Assigned task:
Say how many lines below have "down" in them, giving the number alone.

Records:
══════
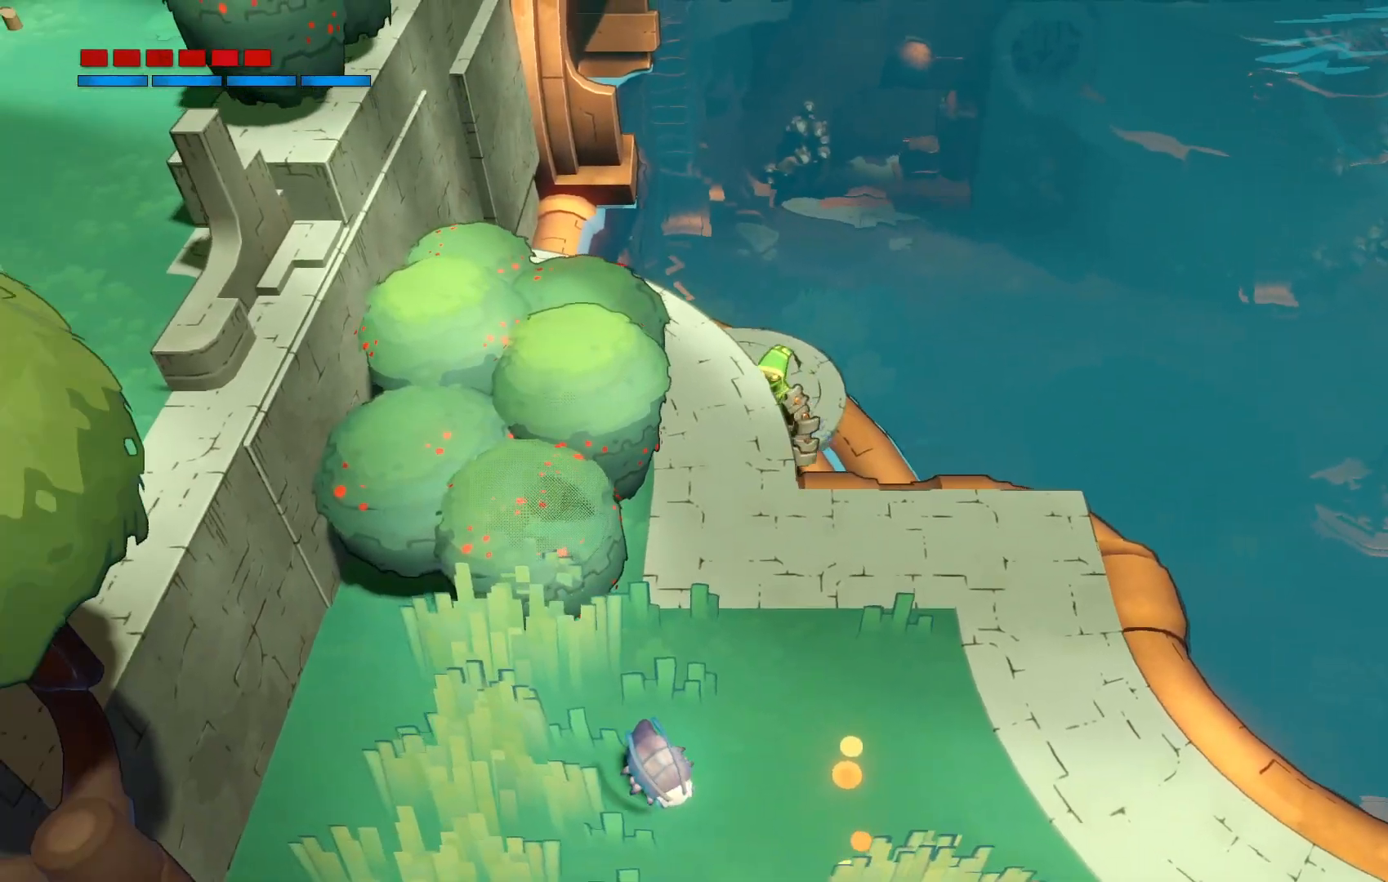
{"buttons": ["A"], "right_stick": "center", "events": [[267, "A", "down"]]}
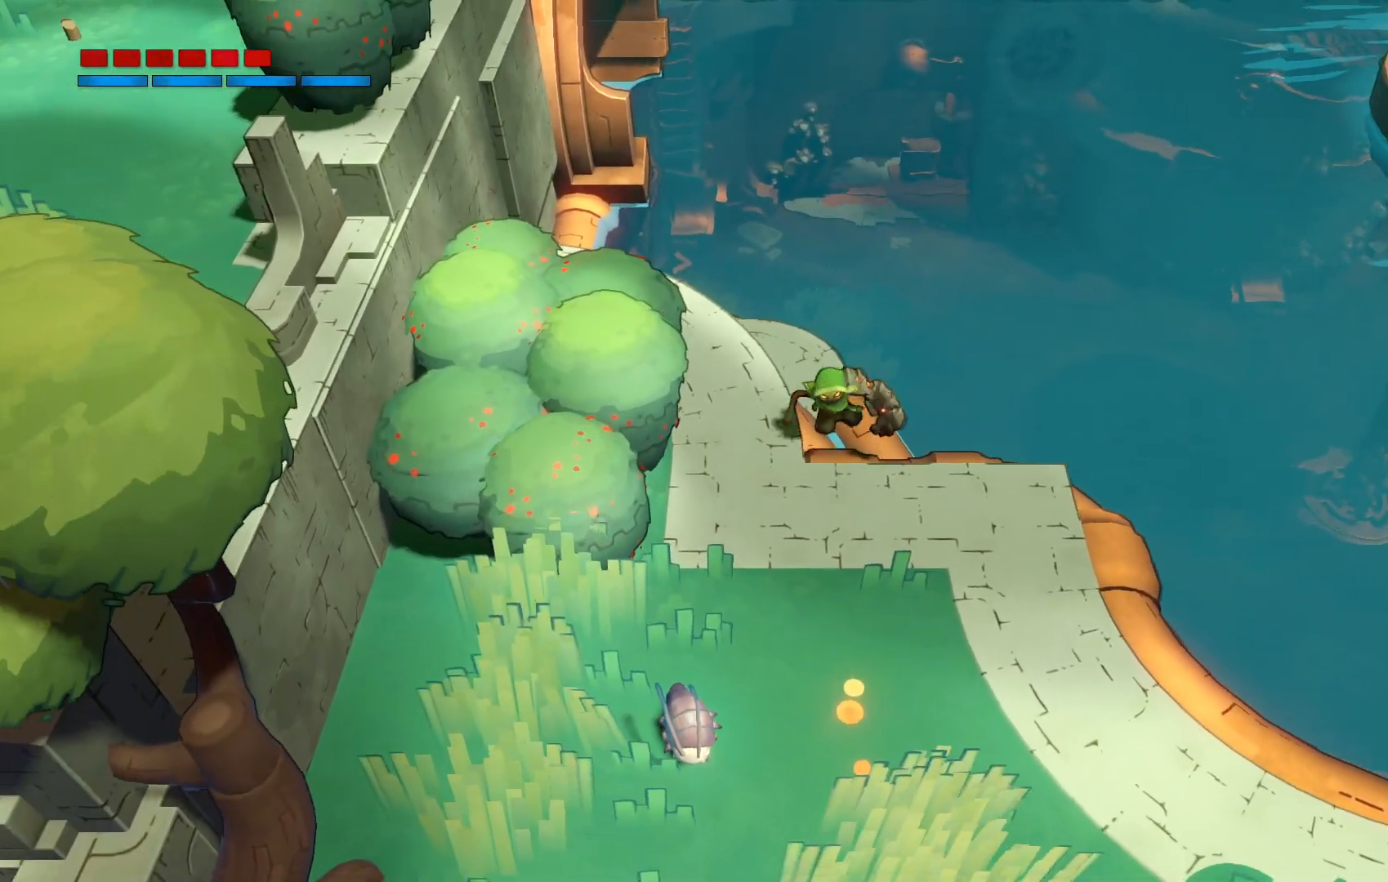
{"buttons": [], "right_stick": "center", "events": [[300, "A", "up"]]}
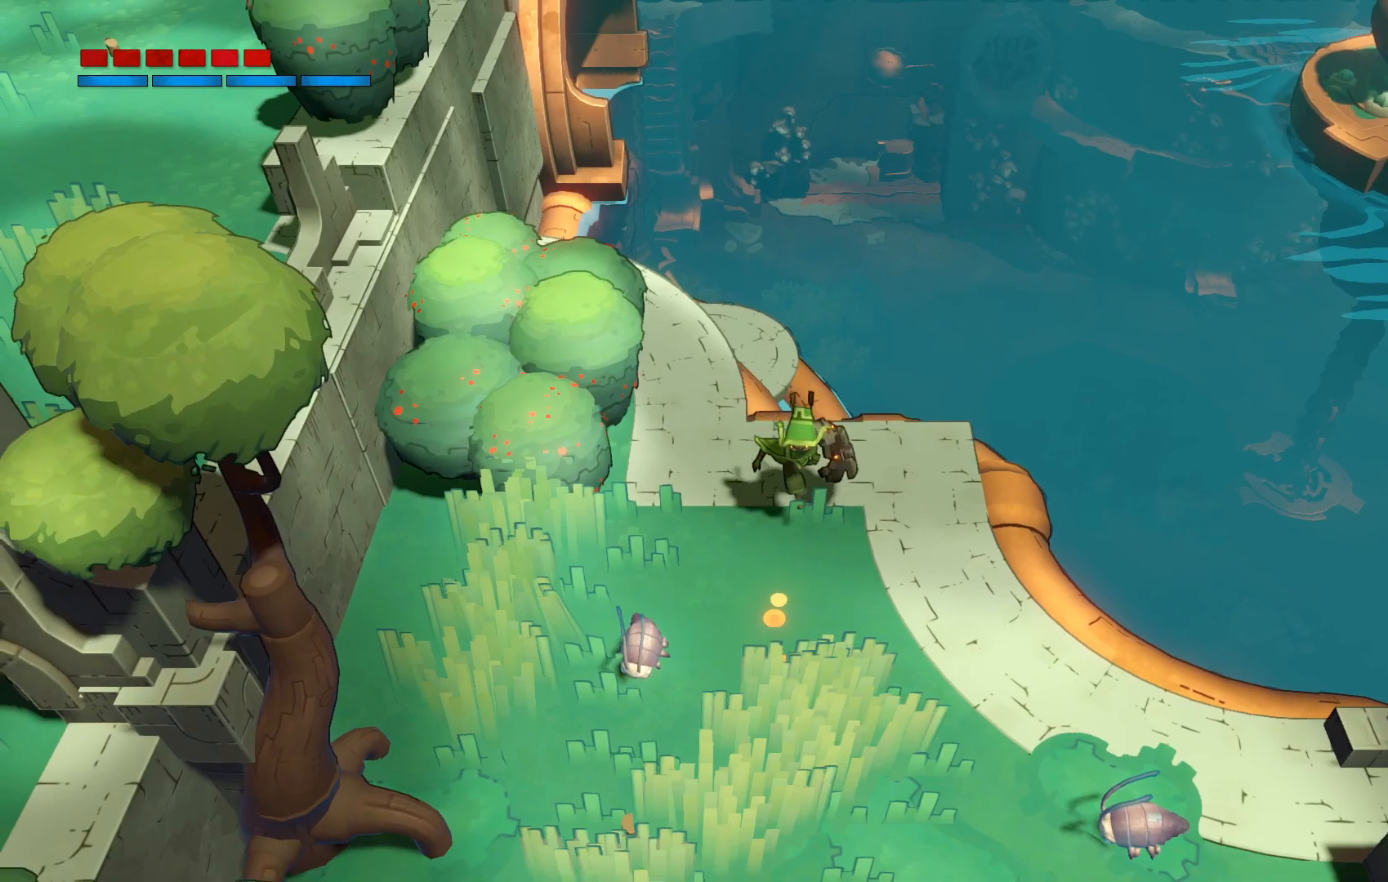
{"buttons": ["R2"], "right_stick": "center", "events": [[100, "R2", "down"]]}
══════
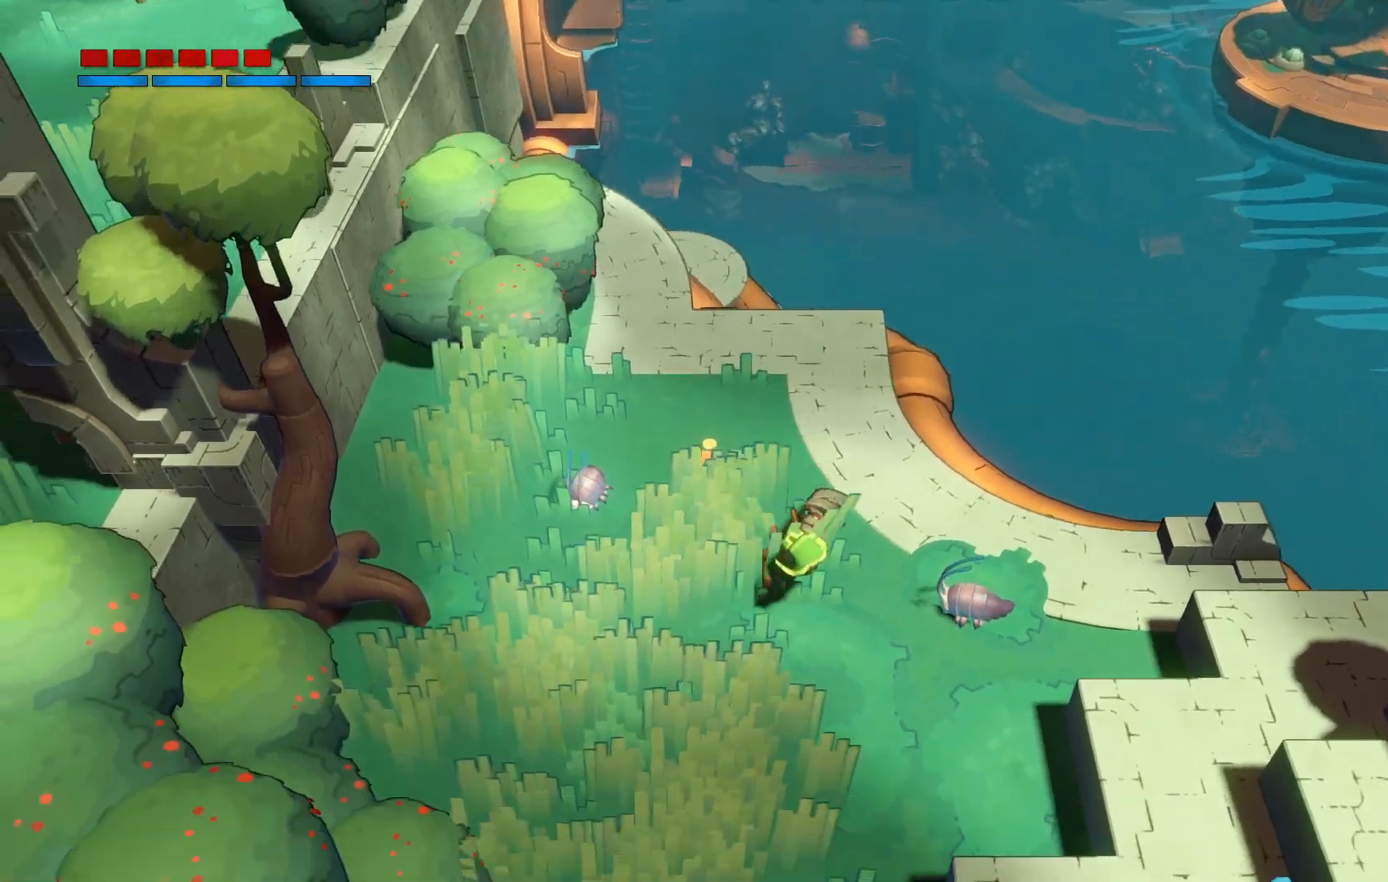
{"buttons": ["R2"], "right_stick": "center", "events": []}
══════
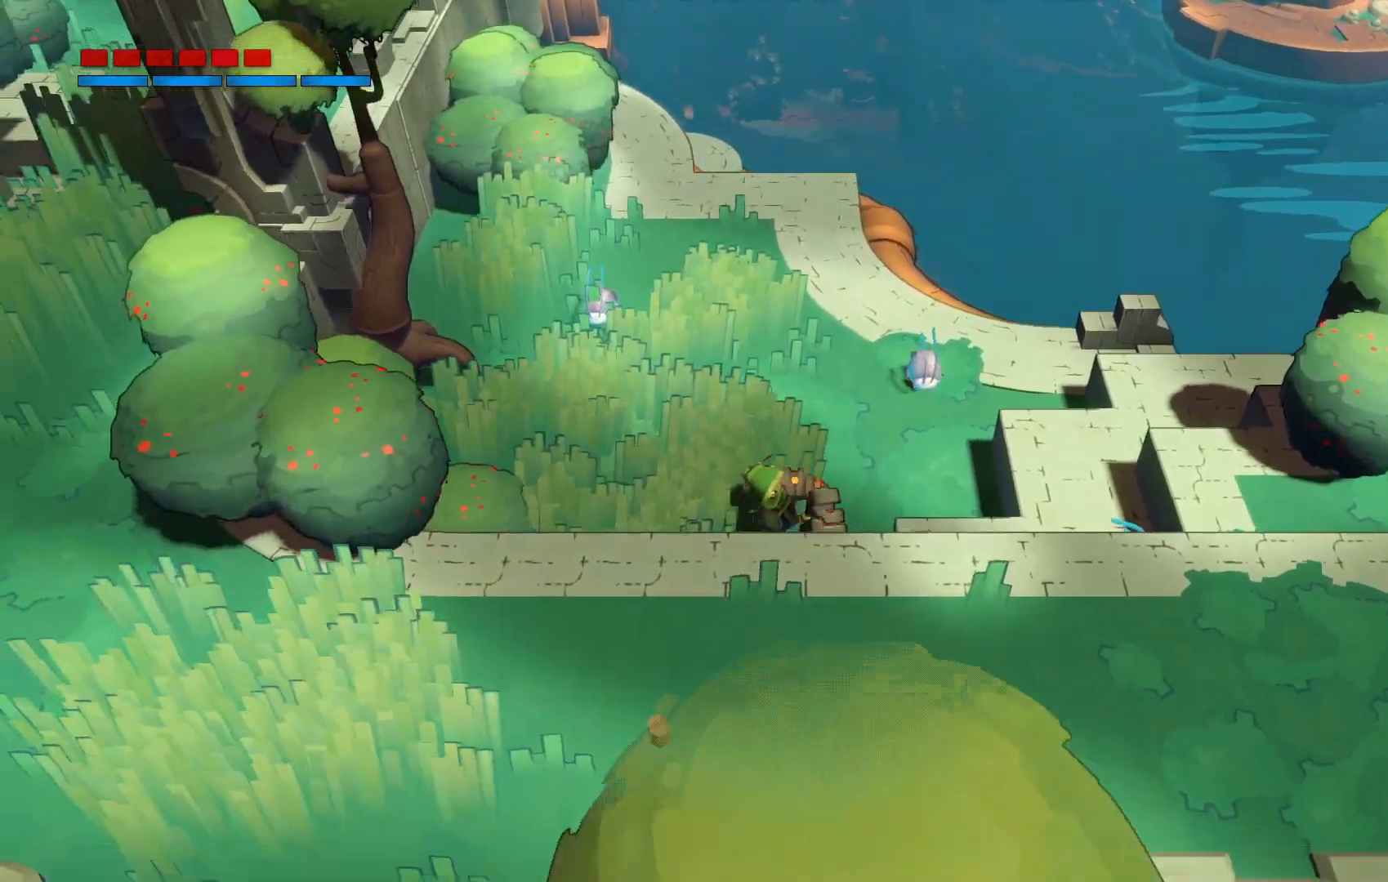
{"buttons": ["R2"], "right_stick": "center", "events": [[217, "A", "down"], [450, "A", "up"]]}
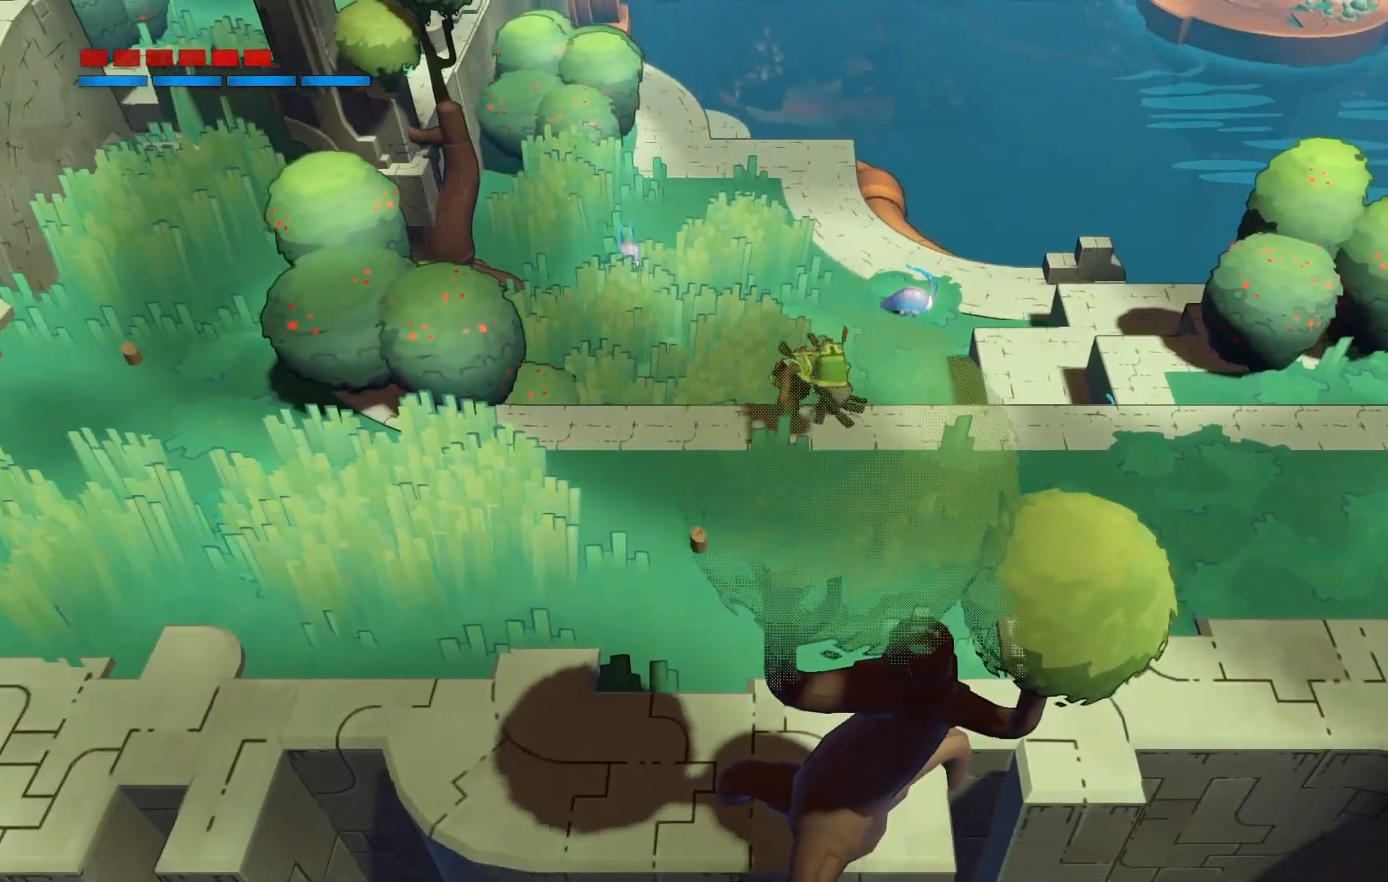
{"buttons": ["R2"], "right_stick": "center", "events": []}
══════
Answer section:
3